Question to the Department for Business, Energy and Industrial Strategy:

To ask the Secretary of State for Business, Energy and Industrial Strategy, what steps his Department is taking to encourage the installation of heat pumps.


Answered by
Anne-Marie Trevelyan Portrait
Anne-Marie Trevelyan
Minister of State (Foreign, Commonwealth and Development Office)
This question was answered on 18th January 2021

The Government takes the role heat pumps can have in driving down carbon emissions very seriously and has set an ambitious target of 600,000 heat pump installations a year by 2028. BEIS are currently supporting heat pump deployment via both the Domestic and Non-Domestic Renewable Heat Incentive (RHI). As per November 2020 the total number of Non-Domestic RHI accredited applications for heat pump based installations was 2,500 and 62,492 in the Domestic RHI.
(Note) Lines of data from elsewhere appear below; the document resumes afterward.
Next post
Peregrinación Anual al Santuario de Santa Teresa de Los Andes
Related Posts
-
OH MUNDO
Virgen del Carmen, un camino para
BEIS are also providing support via the Future Homes Standard, which will ensure that new homes are built zero carbon-ready without the need for costly retrofitting, a new market-based policy which puts industry at the heart of efforts to develop the heat pump market, our commitment to phase out the installation of high-carbon fossil-fuel heating off the gas grid through targeted regulation, and a range of other policies such as the Home Upgrade Grant and Social Housing Decarbonisation Fund. We are planning to publish consultations on the market mechanism and off-gas-grid regulations in due course, alongside the forthcoming Heat and Buildings Strategy.

As part of the £1.5 billion Green Homes Grant (GHG) scheme, the government will fund up to two-thirds of the cost of installing low-carbon heat (including air source, ground source and hybrid heat pumps) and energy efficiency measures in homes. Under the scheme, the government aims to retrofit 600,000 homes in England and to date, over 60,000 applications have been received.